*Work order*
Within the listing, each line that has the string "Effects" should be copied.
##### Task material
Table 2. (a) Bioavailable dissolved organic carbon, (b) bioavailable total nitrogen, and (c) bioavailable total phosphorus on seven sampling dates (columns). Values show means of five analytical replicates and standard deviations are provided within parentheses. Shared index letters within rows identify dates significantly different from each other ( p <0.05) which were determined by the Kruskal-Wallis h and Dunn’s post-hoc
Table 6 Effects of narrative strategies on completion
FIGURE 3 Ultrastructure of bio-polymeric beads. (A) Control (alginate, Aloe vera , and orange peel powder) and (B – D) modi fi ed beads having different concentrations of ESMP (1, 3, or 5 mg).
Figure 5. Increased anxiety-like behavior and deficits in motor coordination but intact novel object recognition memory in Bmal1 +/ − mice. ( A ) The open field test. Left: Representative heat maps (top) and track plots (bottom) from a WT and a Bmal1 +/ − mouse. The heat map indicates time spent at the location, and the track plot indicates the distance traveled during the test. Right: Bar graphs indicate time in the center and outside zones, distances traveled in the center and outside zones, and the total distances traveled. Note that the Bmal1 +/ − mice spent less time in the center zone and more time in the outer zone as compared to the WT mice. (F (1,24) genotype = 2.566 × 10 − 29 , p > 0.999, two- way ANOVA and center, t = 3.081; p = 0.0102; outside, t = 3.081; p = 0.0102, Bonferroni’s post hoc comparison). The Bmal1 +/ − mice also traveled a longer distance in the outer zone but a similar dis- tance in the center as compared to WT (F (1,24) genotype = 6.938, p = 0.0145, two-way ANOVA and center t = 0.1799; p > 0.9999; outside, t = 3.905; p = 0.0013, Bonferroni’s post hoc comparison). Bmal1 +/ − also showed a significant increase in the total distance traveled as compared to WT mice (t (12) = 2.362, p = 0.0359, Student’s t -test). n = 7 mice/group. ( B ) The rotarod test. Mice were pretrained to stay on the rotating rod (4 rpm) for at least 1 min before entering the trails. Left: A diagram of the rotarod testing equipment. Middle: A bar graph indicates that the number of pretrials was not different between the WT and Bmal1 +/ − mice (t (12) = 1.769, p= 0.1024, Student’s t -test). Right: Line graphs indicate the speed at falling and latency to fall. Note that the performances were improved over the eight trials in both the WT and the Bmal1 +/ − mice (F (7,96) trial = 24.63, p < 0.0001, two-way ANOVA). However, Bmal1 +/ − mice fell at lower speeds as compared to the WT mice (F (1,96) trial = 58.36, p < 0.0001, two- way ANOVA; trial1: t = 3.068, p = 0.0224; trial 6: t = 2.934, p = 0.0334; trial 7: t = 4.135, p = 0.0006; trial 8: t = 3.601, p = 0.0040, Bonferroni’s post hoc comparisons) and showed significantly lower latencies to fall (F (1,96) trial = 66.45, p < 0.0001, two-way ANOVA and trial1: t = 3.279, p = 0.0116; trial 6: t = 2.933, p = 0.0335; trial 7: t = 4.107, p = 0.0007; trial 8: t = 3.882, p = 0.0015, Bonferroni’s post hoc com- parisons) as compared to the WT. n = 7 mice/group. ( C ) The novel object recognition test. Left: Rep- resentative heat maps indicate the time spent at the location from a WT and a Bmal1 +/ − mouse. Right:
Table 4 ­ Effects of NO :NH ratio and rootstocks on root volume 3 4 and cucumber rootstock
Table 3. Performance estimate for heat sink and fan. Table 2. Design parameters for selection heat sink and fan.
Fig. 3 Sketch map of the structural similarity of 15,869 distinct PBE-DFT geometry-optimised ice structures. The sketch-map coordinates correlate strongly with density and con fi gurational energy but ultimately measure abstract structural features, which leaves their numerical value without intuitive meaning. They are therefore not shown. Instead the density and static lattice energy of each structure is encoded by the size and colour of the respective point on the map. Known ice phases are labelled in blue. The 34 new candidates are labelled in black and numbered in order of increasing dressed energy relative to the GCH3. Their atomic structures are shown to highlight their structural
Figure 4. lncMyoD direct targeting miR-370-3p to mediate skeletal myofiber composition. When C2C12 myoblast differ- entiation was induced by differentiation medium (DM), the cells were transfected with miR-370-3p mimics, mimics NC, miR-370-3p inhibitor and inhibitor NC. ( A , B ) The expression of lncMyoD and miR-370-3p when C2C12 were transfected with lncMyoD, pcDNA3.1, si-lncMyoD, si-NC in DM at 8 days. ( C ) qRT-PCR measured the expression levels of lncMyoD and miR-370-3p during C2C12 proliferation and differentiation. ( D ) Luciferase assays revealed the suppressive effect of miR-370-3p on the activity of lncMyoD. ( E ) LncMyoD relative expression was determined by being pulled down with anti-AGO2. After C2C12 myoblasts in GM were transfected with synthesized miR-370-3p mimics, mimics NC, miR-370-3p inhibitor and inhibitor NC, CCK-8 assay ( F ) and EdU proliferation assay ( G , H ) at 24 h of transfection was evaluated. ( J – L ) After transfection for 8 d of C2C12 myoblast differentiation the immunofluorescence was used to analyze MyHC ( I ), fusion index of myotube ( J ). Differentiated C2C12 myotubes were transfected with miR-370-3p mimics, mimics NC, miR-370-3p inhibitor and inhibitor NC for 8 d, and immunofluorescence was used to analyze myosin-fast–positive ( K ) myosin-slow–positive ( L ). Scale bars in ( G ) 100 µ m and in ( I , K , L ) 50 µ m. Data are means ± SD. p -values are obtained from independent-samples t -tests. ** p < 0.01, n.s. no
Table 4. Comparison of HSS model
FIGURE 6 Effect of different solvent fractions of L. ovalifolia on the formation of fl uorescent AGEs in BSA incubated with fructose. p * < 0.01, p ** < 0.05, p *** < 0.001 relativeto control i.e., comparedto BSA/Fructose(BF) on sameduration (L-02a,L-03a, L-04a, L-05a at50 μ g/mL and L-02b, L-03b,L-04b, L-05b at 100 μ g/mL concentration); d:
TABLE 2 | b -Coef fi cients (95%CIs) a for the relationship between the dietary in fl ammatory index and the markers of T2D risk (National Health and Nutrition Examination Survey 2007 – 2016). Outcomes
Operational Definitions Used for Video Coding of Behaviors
##########
*Expected answer*
Table 6 Effects of narrative strategies on completion
Table 4 ­ Effects of NO :NH ratio and rootstocks on root volume 3 4 and cucumber rootstock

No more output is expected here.